EXCERPT TO READ

____

In evaluating the harm from the erroneous omission, we consider whether the defendant was harmed by the improper omission of the instruction, not by the admission of evidence of extraneous offenses. Id. at 724; see Ellison v. State, 86 S.W.3d 226, 228 (Tex. Crim. App. 2002). Among the factors to be considered in evaluating whether the failure to submit the instruction caused egregious harm to McCormick are: (1) was there mention of any burden of proof other than beyond a reasonable doubt, and (2) was the evidence insufficient to prove beyond a reasonable doubt that he committed the extraneous offense. See McClenton v. State, 167 S.W.3d 86, 98 (Tex. App. Waco 2005, no pet.).

McCormick concludes, without analysis, that he suffered egregious harm. The State notes that the jury acquitted McCormick of Count Two and argues that: [i]f the jury had improperly considered extraneous evidence and wanted to convict [McCormick] for being a bad person, it certainly could have convicted him on both counts.

____

DATASET EXTRACT

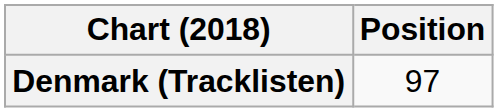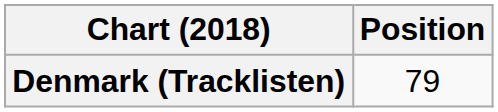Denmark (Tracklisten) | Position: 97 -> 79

____

THINGS TO DO
(1) Write out the portion of the court opinion excerpt between "In evaluating the" and "2005, no pet.).", inclusive.
(2) Continue the court opinion excerpt from where it stops.

OUTPUTS FOR THE TASKS
(1)
In evaluating the harm from the erroneous omission, we consider whether the defendant was harmed by the improper omission of the instruction, not by the admission of evidence of extraneous offenses. Id. at 724; see Ellison v. State, 86 S.W.3d 226, 228 (Tex. Crim. App. 2002). Among the factors to be considered in evaluating whether the failure to submit the instruction caused egregious harm to McCormick are: (1) was there mention of any burden of proof other than beyond a reasonable doubt, and (2) was the evidence insufficient to prove beyond a reasonable doubt that he committed the extraneous offense. See McClenton v. State, 167 S.W.3d 86, 98 (Tex. App. Waco 2005, no pet.).

(2)
We agree with the State that McCormick was not harmed by the omitted instruction. There was no mention of any burden of proof other than beyond a reasonable doubt. Further, McCormick admitted that he showered with E.R. once when she was eighteen and that he couldn t say one way or the other whether he put his hand down her pants. The evidence, including these admissions and E.R. s testimony, was such that a reasonable finder of fact could have believed beyond a reasonable doubt that McCormick committed the extraneous offenses. We find that McCormick did not suffer egregious harm from the omission of the reasonable-doubt instruction. We overrule his first issue.

Unanimity

In his second issue, McCormick contends that the trial court erred in submitting a charge which allowed the jury to convict him of Indecency with a Child without requiring the jury to be unanimous as to a specific instance of indecency. A jury verdict in a criminal case must be unanimous. Tex. Const. art. V, 13; Ngo v. State, 175 S.W.3d at 745. A unanimous jury verdict ensures that the jury agrees on the factual elements underlying an offense, requiring more than mere agreement on a violation of a statute. Francis v. State, 36 S.W.3d 121, 125 (Tex. Crim. App. 2000).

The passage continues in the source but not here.